--- Exercise objective ---
Every record below needs to be written out exactly, apart from the pictures.

--- Dataset content ---
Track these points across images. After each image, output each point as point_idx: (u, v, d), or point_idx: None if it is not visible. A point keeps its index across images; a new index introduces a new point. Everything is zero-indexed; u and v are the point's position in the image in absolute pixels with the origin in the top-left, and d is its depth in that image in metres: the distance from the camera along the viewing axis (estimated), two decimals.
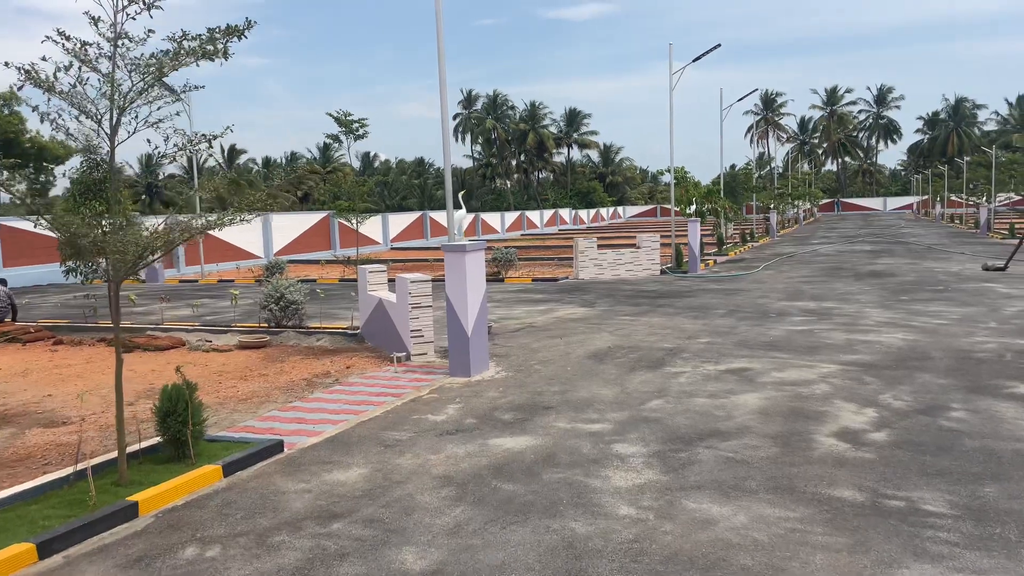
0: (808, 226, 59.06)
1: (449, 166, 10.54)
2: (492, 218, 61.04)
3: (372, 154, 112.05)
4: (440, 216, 53.16)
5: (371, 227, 43.29)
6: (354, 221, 30.23)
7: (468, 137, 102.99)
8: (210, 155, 10.55)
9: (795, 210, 60.83)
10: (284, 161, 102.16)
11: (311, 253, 37.54)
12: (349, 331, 12.44)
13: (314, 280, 23.57)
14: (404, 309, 10.30)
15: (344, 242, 39.96)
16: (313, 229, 39.67)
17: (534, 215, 69.20)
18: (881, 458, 5.79)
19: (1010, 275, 19.12)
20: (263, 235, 35.76)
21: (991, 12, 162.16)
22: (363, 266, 12.15)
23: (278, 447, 6.54)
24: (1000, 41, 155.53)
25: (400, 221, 48.45)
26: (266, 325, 13.19)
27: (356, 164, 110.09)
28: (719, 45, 23.00)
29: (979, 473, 5.39)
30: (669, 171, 24.28)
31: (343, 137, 28.99)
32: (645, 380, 8.71)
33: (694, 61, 23.27)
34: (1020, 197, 71.13)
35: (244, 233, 34.76)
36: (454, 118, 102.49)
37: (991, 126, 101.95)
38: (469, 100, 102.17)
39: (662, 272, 22.86)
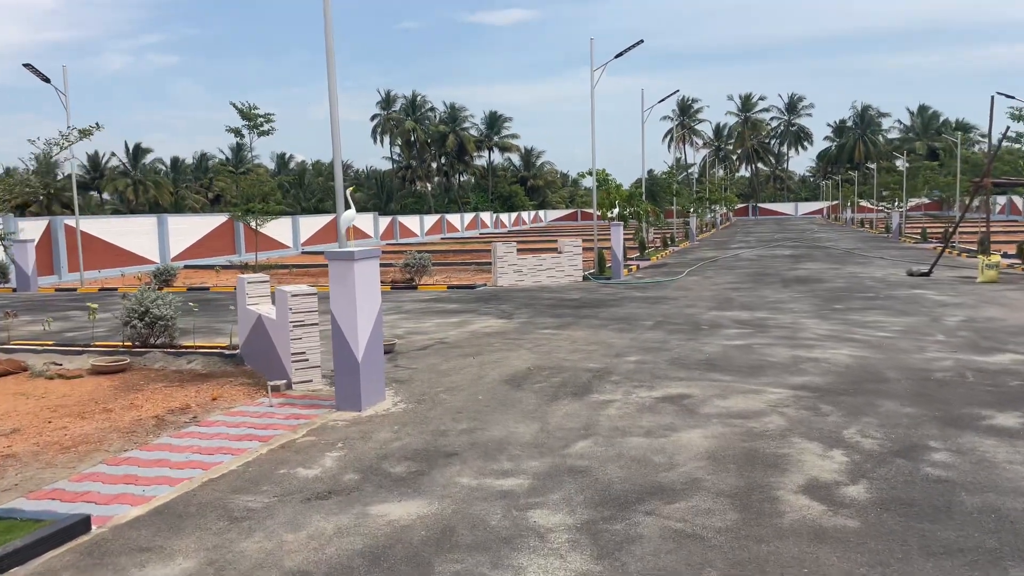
0: (725, 230, 59.46)
1: (339, 161, 8.95)
2: (410, 221, 59.19)
3: (287, 155, 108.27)
4: (357, 219, 51.03)
5: (280, 230, 40.89)
6: (254, 223, 28.14)
7: (387, 139, 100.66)
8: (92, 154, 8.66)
9: (712, 214, 61.17)
10: (194, 161, 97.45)
11: (214, 258, 35.00)
12: (227, 351, 10.67)
13: (207, 288, 21.44)
14: (284, 328, 8.65)
15: (251, 246, 37.48)
16: (216, 232, 37.04)
17: (454, 218, 67.68)
18: (868, 526, 4.55)
19: (936, 281, 18.72)
20: (159, 238, 33.06)
21: (893, 28, 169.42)
22: (242, 276, 10.40)
23: (82, 526, 4.86)
24: (902, 54, 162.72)
25: (312, 224, 46.12)
26: (130, 344, 11.27)
27: (269, 163, 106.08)
28: (641, 41, 22.09)
29: (996, 550, 4.20)
30: (591, 173, 23.21)
31: (246, 132, 26.94)
32: (569, 412, 7.34)
33: (616, 57, 22.24)
34: (929, 202, 73.77)
35: (137, 236, 32.05)
36: (372, 119, 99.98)
37: (894, 134, 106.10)
38: (387, 101, 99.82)
39: (585, 278, 21.70)
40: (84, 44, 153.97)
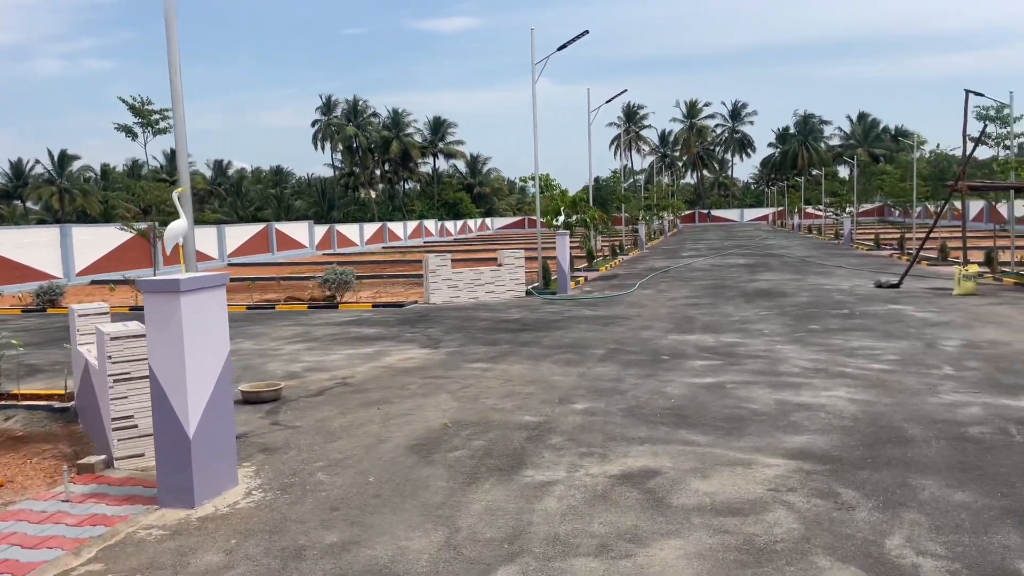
0: (673, 237, 58.20)
1: (184, 158, 6.66)
2: (350, 230, 56.49)
3: (226, 161, 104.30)
4: (288, 228, 48.19)
5: (203, 240, 37.98)
6: (149, 233, 25.20)
7: (328, 145, 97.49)
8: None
9: (660, 221, 59.89)
10: (125, 169, 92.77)
11: (129, 271, 31.90)
12: (58, 403, 8.25)
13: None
14: (104, 381, 6.30)
15: (172, 258, 34.39)
16: (131, 243, 33.86)
17: (397, 227, 65.10)
18: None
19: (910, 293, 17.14)
20: (61, 250, 29.93)
21: (833, 38, 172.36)
22: (75, 306, 7.98)
23: None
24: (842, 64, 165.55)
25: (240, 233, 43.18)
26: None
27: (206, 170, 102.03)
28: (586, 32, 20.13)
29: None
30: (534, 178, 21.17)
31: (139, 129, 24.12)
32: (492, 505, 5.19)
33: (560, 49, 20.26)
34: (876, 206, 73.90)
35: (37, 249, 28.91)
36: (312, 124, 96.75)
37: (835, 141, 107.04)
38: (328, 106, 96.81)
39: (528, 293, 19.62)
40: (15, 49, 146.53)
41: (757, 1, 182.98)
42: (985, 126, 22.28)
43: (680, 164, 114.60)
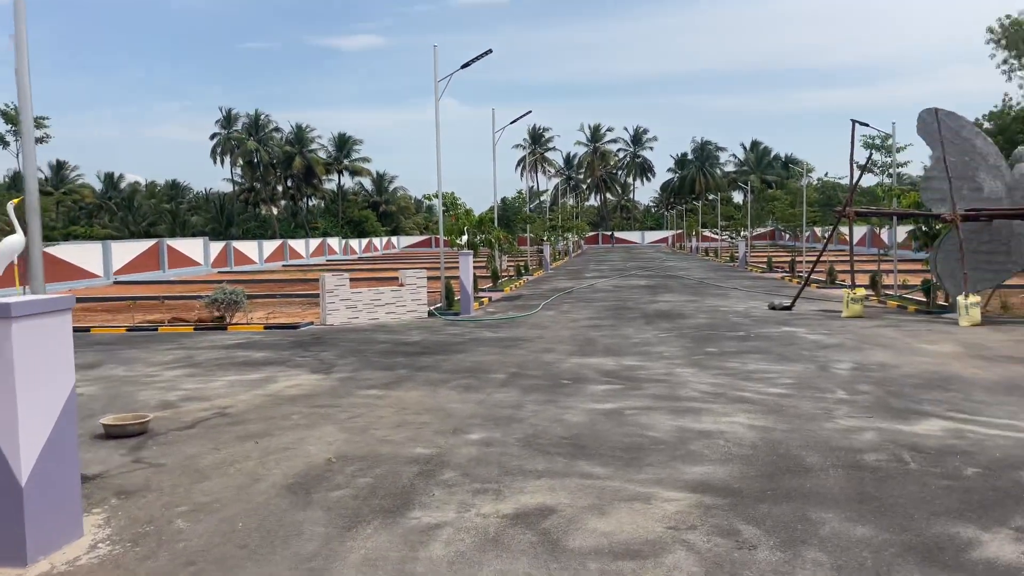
0: (578, 258, 58.83)
1: (33, 166, 5.94)
2: (248, 247, 54.38)
3: (118, 174, 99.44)
4: (182, 244, 45.99)
5: (86, 256, 35.74)
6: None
7: (228, 159, 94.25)
8: None
9: (565, 242, 60.53)
10: (7, 180, 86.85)
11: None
12: None
13: None
14: None
15: (54, 274, 32.04)
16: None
17: (299, 244, 63.16)
18: None
19: (802, 315, 17.60)
20: None
21: (728, 70, 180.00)
22: None
23: None
24: (736, 95, 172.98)
25: (129, 250, 40.82)
26: None
27: (96, 182, 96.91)
28: (490, 51, 19.97)
29: None
30: (437, 196, 20.76)
31: (11, 137, 22.37)
32: (371, 556, 4.71)
33: (463, 67, 20.01)
34: (768, 230, 77.00)
35: None
36: (211, 138, 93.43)
37: (730, 167, 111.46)
38: (229, 120, 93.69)
39: (430, 314, 19.13)
40: None
41: (657, 32, 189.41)
42: (871, 154, 23.41)
43: (584, 186, 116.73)
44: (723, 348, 12.87)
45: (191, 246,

--- The answer ---
Track these points across images. After each image, output each point as point_idx: (u, v, d), or point_idx: None if it is not visible. A point keeps its index across images; a new index introduces a new point. Everything is zero-indexed; u and v are the point's position in the image in absolute pixels with the origin in the top-left, and d is its depth in that image in metres: the distance from the camera along the viewing axis (estimated), two decimals.
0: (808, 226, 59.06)
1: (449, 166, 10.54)
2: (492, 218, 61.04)
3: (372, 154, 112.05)
4: (440, 216, 53.16)
5: (371, 227, 43.29)
6: (354, 221, 30.23)
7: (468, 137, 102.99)
8: (210, 155, 10.55)
9: (795, 210, 60.83)
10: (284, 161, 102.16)
11: (311, 253, 37.54)
12: (349, 331, 12.44)
13: (314, 280, 23.57)
14: (404, 309, 10.30)
15: (344, 242, 39.96)
16: (313, 229, 39.67)
17: (534, 215, 69.20)
18: (881, 458, 5.79)
19: (1010, 275, 19.12)
20: (263, 235, 35.76)
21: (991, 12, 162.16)
22: (363, 266, 12.15)
23: (278, 447, 6.54)
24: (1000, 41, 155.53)
25: (400, 221, 48.45)
26: (266, 325, 13.19)
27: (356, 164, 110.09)
28: (719, 45, 23.00)
29: (979, 473, 5.39)
30: (669, 171, 24.28)
31: (343, 137, 28.99)
32: (645, 380, 8.71)
33: (694, 61, 23.27)
34: (1020, 197, 71.13)
35: (244, 233, 34.76)
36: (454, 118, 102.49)
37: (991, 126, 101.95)
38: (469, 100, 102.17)
39: (662, 272, 22.86)
0: (725, 230, 59.46)
1: (339, 161, 8.95)
2: (410, 221, 59.19)
3: (287, 155, 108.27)
4: (357, 219, 51.03)
5: (280, 230, 40.89)
6: (254, 223, 28.14)
7: (387, 139, 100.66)
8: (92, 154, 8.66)
9: (712, 214, 61.17)
10: (194, 161, 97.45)
11: (214, 258, 35.00)
12: (227, 351, 10.67)
13: (207, 288, 21.44)
14: (284, 328, 8.65)
15: (251, 246, 37.48)
16: (216, 232, 37.04)
17: (454, 218, 67.68)
18: (868, 526, 4.55)
19: (936, 281, 18.72)
20: (159, 238, 33.06)
21: (893, 28, 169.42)
22: (242, 276, 10.40)
23: (82, 526, 4.86)
24: (902, 54, 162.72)
25: (312, 224, 46.12)
26: (130, 344, 11.27)
27: (269, 163, 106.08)
28: (641, 41, 22.09)
29: (996, 550, 4.20)
30: (591, 173, 23.21)
31: (246, 132, 26.94)
32: (569, 412, 7.34)
33: (616, 57, 22.24)
34: (929, 202, 73.77)
35: (137, 236, 32.05)
36: (372, 119, 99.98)
37: (894, 134, 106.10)
38: (387, 101, 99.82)
39: (585, 278, 21.70)
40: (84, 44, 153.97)
0: (673, 237, 58.20)
1: (184, 158, 6.66)
2: (350, 230, 56.49)
3: (226, 161, 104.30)
4: (288, 228, 48.19)
5: (203, 240, 37.98)
6: (149, 233, 25.20)
7: (328, 145, 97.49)
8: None
9: (660, 221, 59.89)
10: (125, 169, 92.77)
11: (129, 271, 31.90)
12: (58, 403, 8.25)
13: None
14: (104, 381, 6.30)
15: (172, 258, 34.39)
16: (131, 243, 33.86)
17: (397, 227, 65.10)
18: None
19: (910, 293, 17.14)
20: (61, 250, 29.93)
21: (833, 38, 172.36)
22: (75, 306, 7.98)
23: None
24: (842, 64, 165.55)
25: (240, 233, 43.18)
26: None
27: (206, 170, 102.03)
28: (586, 32, 20.13)
29: None
30: (534, 178, 21.17)
31: (139, 129, 24.12)
32: (492, 505, 5.19)
33: (560, 49, 20.26)
34: (876, 206, 73.90)
35: (37, 249, 28.91)
36: (312, 124, 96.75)
37: (835, 141, 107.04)
38: (328, 106, 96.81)
39: (528, 293, 19.62)
40: (15, 49, 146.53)
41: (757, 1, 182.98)
42: (985, 126, 22.28)
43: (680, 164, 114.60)
0: (578, 258, 58.83)
1: (33, 166, 5.94)
2: (248, 247, 54.38)
3: (118, 174, 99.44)
4: (182, 244, 45.99)
5: (86, 256, 35.74)
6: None
7: (228, 159, 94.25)
8: None
9: (565, 242, 60.53)
10: (7, 180, 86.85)
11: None
12: None
13: None
14: None
15: (54, 274, 32.04)
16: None
17: (299, 244, 63.16)
18: None
19: (802, 315, 17.60)
20: None
21: (728, 70, 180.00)
22: None
23: None
24: (736, 95, 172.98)
25: (129, 250, 40.82)
26: None
27: (96, 182, 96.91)
28: (490, 51, 19.97)
29: None
30: (437, 196, 20.76)
31: (11, 137, 22.37)
32: (371, 556, 4.71)
33: (463, 67, 20.01)
34: (768, 230, 77.00)
35: None
36: (211, 138, 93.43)
37: (730, 167, 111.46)
38: (229, 120, 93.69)
39: (430, 314, 19.13)
40: None
41: (657, 32, 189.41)
42: (871, 154, 23.41)
43: (584, 186, 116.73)
44: (723, 348, 12.87)
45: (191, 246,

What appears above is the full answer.